Ma non è assolutamente necessario, per le carte, arrivare a tale grammatura. Lo spessore è invece spesso d'ostacolo ad un facile rimescolamento. Il risultato migliore per le carte si ottiene invece avendo un cartoncino lavorato, anche intorno ai 200 gr, potendo scegliere. Perché la lavorazione aiuta ad evitare che una carta si "appiccichi" a quella sopra o sotto e lo spessore non è d'ostacolo alla mischiata. Da evitare invece le carte patinate, che spesso vengono addirittura cercate per il loro effetto lucido. Usomano o lavorate.

Segnalo il canare Youtube dell'autore di Maquis (https://www.youtube.com/c/DiningTablePrintPlay). Insegna la costruzione di un PnP in ogni singola parte in maniera accurata e dettagliata, spesso mostrando diverse alternative per la costruzione di vari componenti, compresa la scatola. 

Ottimo articolo Cristiano! 

Interessante!

Un altro suggerimento: si possono trovare carte da poker presso negozi di roba per la casa economica. Usando quelle (non più di due euro), e le bustine, si possono creare dei mazzi da gioco molto buoni usando fogli a4 normali.

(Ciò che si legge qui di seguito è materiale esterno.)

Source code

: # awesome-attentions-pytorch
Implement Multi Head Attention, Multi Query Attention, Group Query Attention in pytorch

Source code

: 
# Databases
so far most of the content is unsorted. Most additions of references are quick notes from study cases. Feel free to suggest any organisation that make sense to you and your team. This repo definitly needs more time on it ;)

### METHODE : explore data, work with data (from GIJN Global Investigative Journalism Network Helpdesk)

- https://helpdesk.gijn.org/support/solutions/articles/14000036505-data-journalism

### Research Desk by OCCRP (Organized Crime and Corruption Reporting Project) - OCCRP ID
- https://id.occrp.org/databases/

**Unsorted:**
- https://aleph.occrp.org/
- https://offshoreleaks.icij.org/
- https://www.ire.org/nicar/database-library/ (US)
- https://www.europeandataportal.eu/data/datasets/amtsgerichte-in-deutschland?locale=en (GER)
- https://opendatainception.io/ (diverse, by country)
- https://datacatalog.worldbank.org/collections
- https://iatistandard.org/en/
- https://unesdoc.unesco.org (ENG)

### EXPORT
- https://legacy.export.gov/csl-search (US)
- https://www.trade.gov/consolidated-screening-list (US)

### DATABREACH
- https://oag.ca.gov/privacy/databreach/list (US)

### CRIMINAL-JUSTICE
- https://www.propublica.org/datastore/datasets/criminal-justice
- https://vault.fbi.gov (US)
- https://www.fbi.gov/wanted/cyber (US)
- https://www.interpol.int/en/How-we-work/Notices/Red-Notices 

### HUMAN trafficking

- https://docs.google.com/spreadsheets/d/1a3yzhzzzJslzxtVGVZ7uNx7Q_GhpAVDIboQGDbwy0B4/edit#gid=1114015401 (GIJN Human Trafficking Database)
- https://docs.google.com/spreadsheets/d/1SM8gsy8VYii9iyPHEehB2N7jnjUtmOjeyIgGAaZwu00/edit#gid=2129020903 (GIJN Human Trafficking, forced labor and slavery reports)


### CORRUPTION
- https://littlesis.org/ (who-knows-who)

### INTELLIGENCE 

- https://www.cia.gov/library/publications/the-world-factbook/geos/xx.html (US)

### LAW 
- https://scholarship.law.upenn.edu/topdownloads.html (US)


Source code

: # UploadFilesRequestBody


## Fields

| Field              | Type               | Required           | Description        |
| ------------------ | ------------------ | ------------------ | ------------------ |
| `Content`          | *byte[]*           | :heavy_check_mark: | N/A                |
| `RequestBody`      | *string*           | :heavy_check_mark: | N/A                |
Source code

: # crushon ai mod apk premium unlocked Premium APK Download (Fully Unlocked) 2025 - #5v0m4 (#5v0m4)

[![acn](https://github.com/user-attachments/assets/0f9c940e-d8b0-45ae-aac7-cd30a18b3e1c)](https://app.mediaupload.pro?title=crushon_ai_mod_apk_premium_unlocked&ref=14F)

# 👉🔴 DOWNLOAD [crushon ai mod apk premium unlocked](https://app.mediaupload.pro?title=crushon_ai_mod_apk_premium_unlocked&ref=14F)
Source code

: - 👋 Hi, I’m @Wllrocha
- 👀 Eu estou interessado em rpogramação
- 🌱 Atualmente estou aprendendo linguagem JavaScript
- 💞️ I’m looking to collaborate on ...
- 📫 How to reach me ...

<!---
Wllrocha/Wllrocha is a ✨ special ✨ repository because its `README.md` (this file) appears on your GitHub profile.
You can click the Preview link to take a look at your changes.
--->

L'ho usato per creare un mazzo di Tarokka da cosplay (quindi, col rischio di rovinare e perdere carte), e mi sono reso conto che è venuto fuori un mazzo da gioco dignitosissimo!

il cartone ondulato (quello dei pacchi) si riesce a lavorare abbastanza facilmente e ha un buon spessore. Per i token circolari (ma anche quadrati volendo) si possono usare le coin capsule. Ma vero lusso è farsi i token con la stampante 3D!

jure scrive:

il cartone ondulato (quello dei pacchi) si riesce a lavorare abbastanza facilmente e ha un buon spessore. Per i token circolari (ma anche quadrati volendo) si possono usare le coin capsule. Ma vero lusso è farsi i token con la stampante 3D!

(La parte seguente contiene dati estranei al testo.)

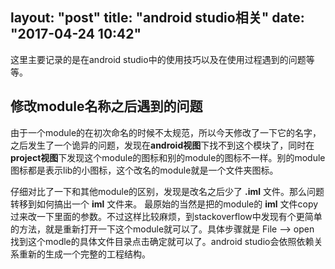 layout: "post"
title: "android studio相关"
date: "2017-04-24 10:42"
---
  这里主要记录的是在android studio中的使用技巧以及在使用过程遇到的问题等等。
  <!--more-->
## 修改module名称之后遇到的问题
  由于一个module的在初次命名的时候不太规范，所以今天修改了一下它的名字，之后发生了一个诡异的问题，发现在**android视图**下找不到这个模块了，同时在**project视图**下发现这个module的图标和别的module的图标不一样。别的module图标都是表示lib的小图标，这个改名的module就是一个文件夹图标。

  仔细对比了一下和其他module的区别，发现是改名之后少了 **.iml** 文件。那么问题转移到如何搞出一个 **iml** 文件来。
  最原始的当然是把的module的 **iml** 文件copy过来改一下里面的参数。不过这样比较麻烦，到stackoverflow中发现有个更简单的方法，就是重新打开一下这个module就可以了。具体步骤就是 File --> open 找到这个modle的具体文件目录点击确定就可以了。android studio会依照依赖关系重新的生成一个完整的工程结构。

  
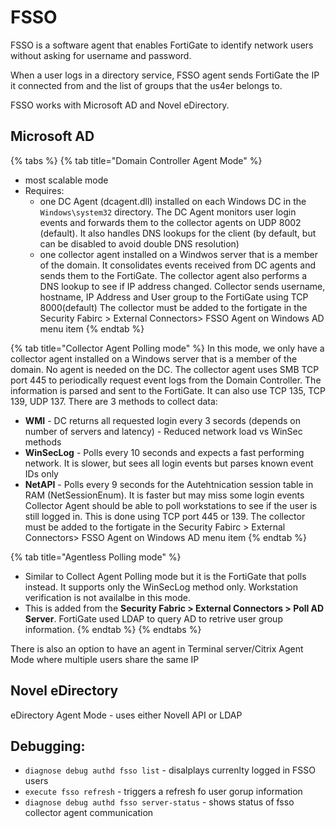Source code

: # FSSO

FSSO is a software agent that enables FortiGate to identify network users without asking for username and password.

When a user logs in a directory service, FSSO agent sends FortiGate the IP it connected from and the list of groups that the us4er belongs to.

FSSO works with Microsoft AD and Novel eDirectory.

## Microsoft AD

{% tabs %}
{% tab title="Domain Controller Agent Mode" %}
* most scalable mode
* Requires:
  * one DC Agent (dcagent.dll) installed on each Windows DC in the `Windows\system32` directory. The DC Agent monitors user login events and forwards them to the collector agents on UDP 8002 (default). It also handles DNS lookups for the client (by default, but can be disabled to avoid double DNS resolution)
  * one collector agent installed on a Windwos server that is a member of the domain. It consolidates events received from DC agents and sends them to the FortiGate. The collector agent also performs a DNS lookup to see if IP address changed. Collector sends username, hostname, IP Address and User group to the FortiGate using TCP 8000(default) The collector must be added to the fortigate in the Security Fabirc > External Connectors> FSSO Agent on Windows AD menu item
{% endtab %}

{% tab title="Collector Agent Polling mode" %}
In this mode, we only have a collector agent installed on a Windows server that is a member of the domain. No agent is needed on the DC. The collector agent uses SMB TCP port 445 to periodically request event logs from the Domain Controller. The information is parsed and sent to the FortiGate. It can also use TCP 135, TCP 139, UDP 137. There are 3 methods to collect data:

* **WMI** - DC returns all requested login every 3 secords (depends on number of servers and latency) - Reduced network load vs WinSec methods
* **WinSecLog** - Polls every 10 seconds and expects a fast performing network. It is slower, but sees all login events but parses known event IDs only
* **NetAPI** - Polls every 9 seconds for the Autehtnication session table in RAM (NetSessionEnum). It is faster but may miss some login events Collector Agent should be able to poll workstations to see if the user is still logged in. This is done using TCP port 445 or 139. The collector must be added to the fortigate in the Security Fabirc > External Connectors> FSSO Agent on Windows AD menu item
{% endtab %}

{% tab title="Agentless Polling mode" %}
* Similar to Collect Agent Polling mode but it is the FortiGate that polls instead. It supports only the WinSecLog method only. Workstation verification is not availalbe in this mode.
* This is added from the **Security Fabric > External Connectors > Poll AD Server**. FortiGate used LDAP to query AD to retrive user group information.
{% endtab %}
{% endtabs %}

There is also an option to have an agent in Terminal server/Citrix Agent Mode where multiple users share the same IP

## Novel eDirectory

eDirectory Agent Mode - uses either Novell API or LDAP

## Debugging:&#x20;

* `diagnose debug authd fsso list`  - disalplays currenlty logged in FSSO users
* `execute fsso refresh` - triggers a refresh fo user gorup information
* `diagnose debug authd fsso server-status` - shows status of fsso collector agent communication
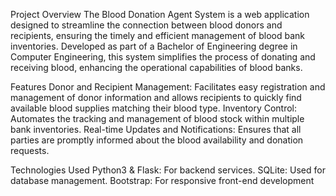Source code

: Project Overview
The Blood Donation Agent System is a web application designed to streamline the connection between blood donors and recipients, ensuring the timely and efficient management of blood bank inventories. Developed as part of a Bachelor of Engineering degree in Computer Engineering, this system simplifies the process of donating and receiving blood, enhancing the operational capabilities of blood banks.

Features
Donor and Recipient Management: Facilitates easy registration and management of donor information and allows recipients to quickly find available blood supplies matching their blood type.
Inventory Control: Automates the tracking and management of blood stock within multiple bank inventories.
Real-time Updates and Notifications: Ensures that all parties are promptly informed about the blood availability and donation requests.

Technologies Used
Python3 & Flask: For backend services.
SQLite: Used for database management.
Bootstrap: For responsive front-end development

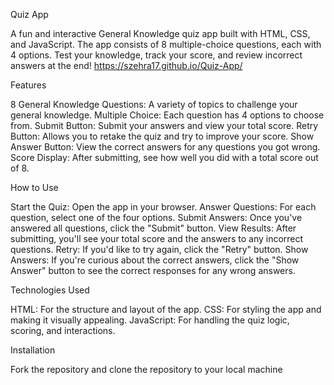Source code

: 
Quiz App

A fun and interactive General Knowledge quiz app built with HTML, CSS, and JavaScript. The app consists of 8 multiple-choice questions, each with 4 options. Test your knowledge, track your score, and review incorrect answers at the end! https://szehra17.github.io/Quiz-App/

Features

8 General Knowledge Questions: A variety of topics to challenge your general knowledge.
Multiple Choice: Each question has 4 options to choose from.
Submit Button: Submit your answers and view your total score.
Retry Button: Allows you to retake the quiz and try to improve your score.
Show Answer Button: View the correct answers for any questions you got wrong.
Score Display: After submitting, see how well you did with a total score out of 8.

How to Use

Start the Quiz: Open the app in your browser.
Answer Questions: For each question, select one of the four options.
Submit Answers: Once you've answered all questions, click the "Submit" button.
View Results: After submitting, you'll see your total score and the answers to any incorrect questions.
Retry: If you'd like to try again, click the "Retry" button.
Show Answers: If you're curious about the correct answers, click the "Show Answer" button to see the correct responses for any wrong answers.

Technologies Used

HTML: For the structure and layout of the app.
CSS: For styling the app and making it visually appealing.
JavaScript: For handling the quiz logic, scoring, and interactions.

Installation

Fork the repository and clone the repository to your local machine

Il cartone ondulato è un pò "crudo" come approccio...:))

Magari si salva l'estetica meglio con l'EVA foam...

A questo punto ci vorrebbe un articolo sulle stampanti 3D e un approccio al mondo dei boardgame...qualche volontario?

io non sono competente...

È così importante lo spray fissativo? 

Heljulius scrive:

È così importante lo spray fissativo? 

Nel caso che uno usi una stampante a getto d'inchiostro, l'uso dello spray incolore previene lo scolorimento e l'usura delle pedine o del tabellone, dovuto al sudore delle dita o allo sfregamento delle pedine nella scatola o durante il gioco. Dipende dal proprio livello di attenzione ai dettagli. E' quindi soggettiva la necessità di usarlo o meno.

Nel caso delle stampanti laser il problema è minore, ma in ogni caso il fissativo serve a irrobustire la resistenza della carta alla usura.

Io faccio prototipi da vent'anni e per la stampa uso fogli adesivi (sarebbero "etichette" ma quelli da 1x foglio A4 equivalgono ad un foglio adesivo), da attaccare su cartoncini spessi a piacere (altrimenti non stampabili nemmeno in una buona laser dai 300gr in sù). Dopodichè uso la plastificatrice a caldo per l'effetto lucido. Quello che non riesco a fare è l'effetto "telato" delle carte originali, probabilmente ad esclusivo effetto della stampa professionale. Su Amazon si trovano A4 anche da 400gr e cartoncini da 1.250 gr. per i tabelloni. Per token &co l'intramontabile Spielmaterial rimane la bibbia. O la stampante 3D, ma mi tiene lontano non tanto il costo, ormai molto basso, ma la sbatta di imparare il software 😅.